Consider how you’d react if I ask you which color you like better, purple or orange. Then think about what you’d think if I ask which color you like better, purple or seven. You’d likely scoff and reply that seven is not a color. Yet there might be a moment where you had to pause and consider context. That moment of doubt, where you’d need to stop to think things through, is the driving factor behind the koan.
As in physical practices like Qi Gong and Ashtanga Yoga, in which students are not assigned another pose until they have mastered the previous one, it might take the student days, weeks, or even years to “get” a koan. These are certainly not easily digestible Instagram quotes. Koans force the adept to sit for hours or months until an understanding is reached. As Kapleau continues, a koan is “unsurpassed for breaking asunder the mind of ignorance and opening the eye of truth.”
For example, he mentions the most famous koan in Chinese Zen (Chan). A monk during the T’ang era asked if dogs have Buddha-nature, to which the master, Chao-chou, replied, “Mu!” While a simple translation means, “not; nothing,” you might assume the master was screaming, “no!” Yet this “first koan” is not so simple. In Chan, this koan is described as “the gate to enlightenment.”
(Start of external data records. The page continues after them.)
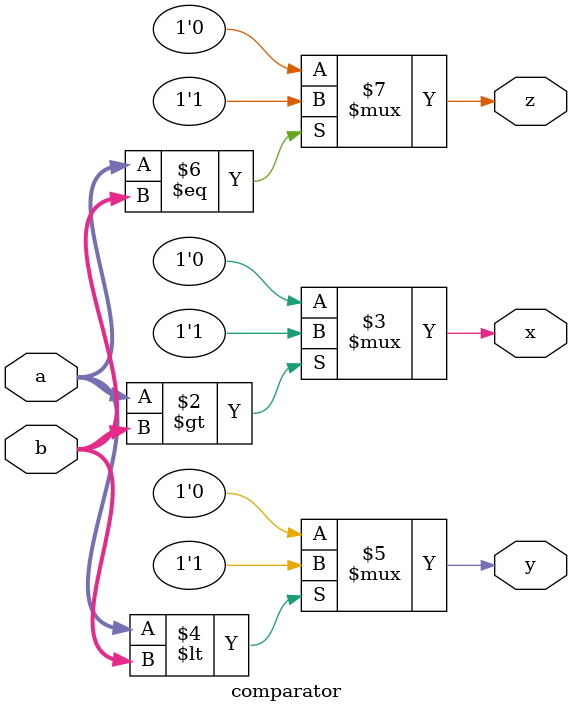
<source format=sv>
module comparator(a, b, x, y, z);
  input logic [3:0] a, b;
  output logic x, y, z;
  always @ (a, b) begin
    x = (a > b) ? 1'b1 : 1'b0;
    y = (a < b) ? 1'b1 : 1'b0;
    z = (a == b) ? 1'b1 : 1'b0;
  end
endmodule

</source>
British-American philosopher Alan Watts discovered a kindred spirit between Zen writings, haiku, and koans with beat poetry. Watts writes that it’s not about impressing the listener or conveying a grand meaning, but rather “to evoke something in the listener.” Self-discovery is the goal, he continues, which you do not reach by seeking. Rather, he writes,
It is not achieved by looking out of the corner of your eye to see if everybody else is getting the same results as you or by trying to find out what others have already discovered. It is achieved by going down into one’s own inner, secret place and asking there for a direct encounter with the world, independent of convention.
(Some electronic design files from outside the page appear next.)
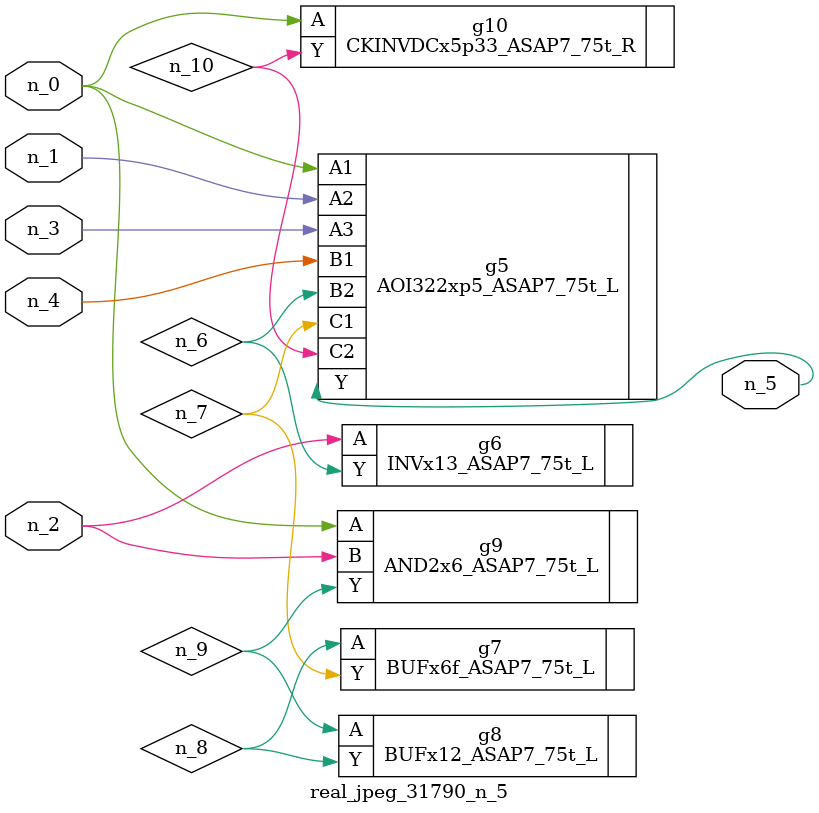
<source format=v>
module real_jpeg_31790_n_5 (n_4, n_0, n_1, n_2, n_3, n_5);

input n_4;
input n_0;
input n_1;
input n_2;
input n_3;

output n_5;

wire n_8;
wire n_6;
wire n_7;
wire n_10;
wire n_9;

AOI322xp5_ASAP7_75t_L g5 ( 
.A1(n_0),
.A2(n_1),
.A3(n_3),
.B1(n_4),
.B2(n_6),
.C1(n_7),
.C2(n_10),
.Y(n_5)
);

AND2x6_ASAP7_75t_L g9 ( 
.A(n_0),
.B(n_2),
.Y(n_9)
);

CKINVDCx5p33_ASAP7_75t_R g10 ( 
.A(n_0),
.Y(n_10)
);

INVx13_ASAP7_75t_L g6 ( 
.A(n_2),
.Y(n_6)
);

BUFx6f_ASAP7_75t_L g7 ( 
.A(n_8),
.Y(n_7)
);

BUFx12_ASAP7_75t_L g8 ( 
.A(n_9),
.Y(n_8)
);


endmodule
</source>
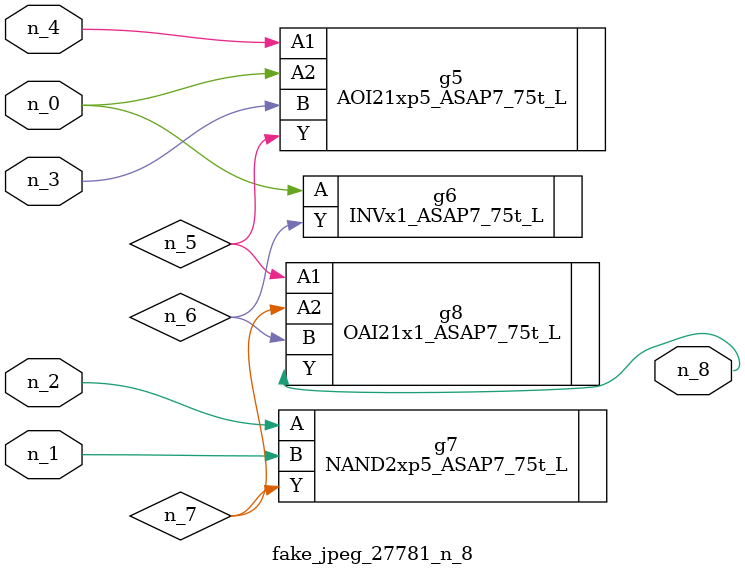
<source format=v>
module fake_jpeg_27781_n_8 (n_3, n_2, n_1, n_0, n_4, n_8);

input n_3;
input n_2;
input n_1;
input n_0;
input n_4;

output n_8;

wire n_6;
wire n_5;
wire n_7;

AOI21xp5_ASAP7_75t_L g5 ( 
.A1(n_4),
.A2(n_0),
.B(n_3),
.Y(n_5)
);

INVx1_ASAP7_75t_L g6 ( 
.A(n_0),
.Y(n_6)
);

NAND2xp5_ASAP7_75t_L g7 ( 
.A(n_2),
.B(n_1),
.Y(n_7)
);

OAI21x1_ASAP7_75t_L g8 ( 
.A1(n_5),
.A2(n_7),
.B(n_6),
.Y(n_8)
);


endmodule
</source>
A koan is neither meaningless nor a puzzle. Replying with an answer is not the goal. It is up to the teacher to decide when the student has properly understood the koan. The revelation might come in the form of a smile or a look in their eye, or simply by observing their posture as they wrestle and eventually surrender to the sentence.
Though koan training varies dependent upon school, the basic gist is similar: it’s a mediation technique that touches the root of contemplative practice.
Below are ten koans, beginning with more popular ones. Reading them on the screen is purely for curiosity’s sake. Without being assigned one by a teacher, they’re just words you glance over. Familiarity with Zen might afford them a particular resonance. And, of course, “sitting with them” is the real utility, though thinking you’ve “got” them defeats the purpose. (Q is question; R is reply.)
Photo: Jason Bell / Unsplash
Two hands clap and there is a sound. What is the sound of one hand?
If you meet the Buddha, kill him.
Without thinking of good or evil, show me your original face before your mother and father were born.
Two monks are arguing about a flag. One says, “The flag is moving.” The other, “The wind is moving.” A third walks by and says, “Not the wind, not the flag; the mind is moving.”
Q: Not even a thought has arisen; is there still a sin or not? R: Mount Sumeru!
Q: What is Buddha? R: Three pounds of flax.
Q: What is the meaning of the ancestral teacher’s coming from the west? R: The cypress tree in front of the hall.
Wakun complained when he saw a picture of the bearded Bodhidharma: Why hasn’t that fellow a beard?
Q: Without speaking, without silence, how can you express the truth? R: I always remember springtime in southern China. The birds sing among innumerable kinds of fragrant flowers.
Q: Is there a teaching no master ever preached before? R: Yes, there is. Q: What is it? R: It is not mind, it is not Buddha, is it not things.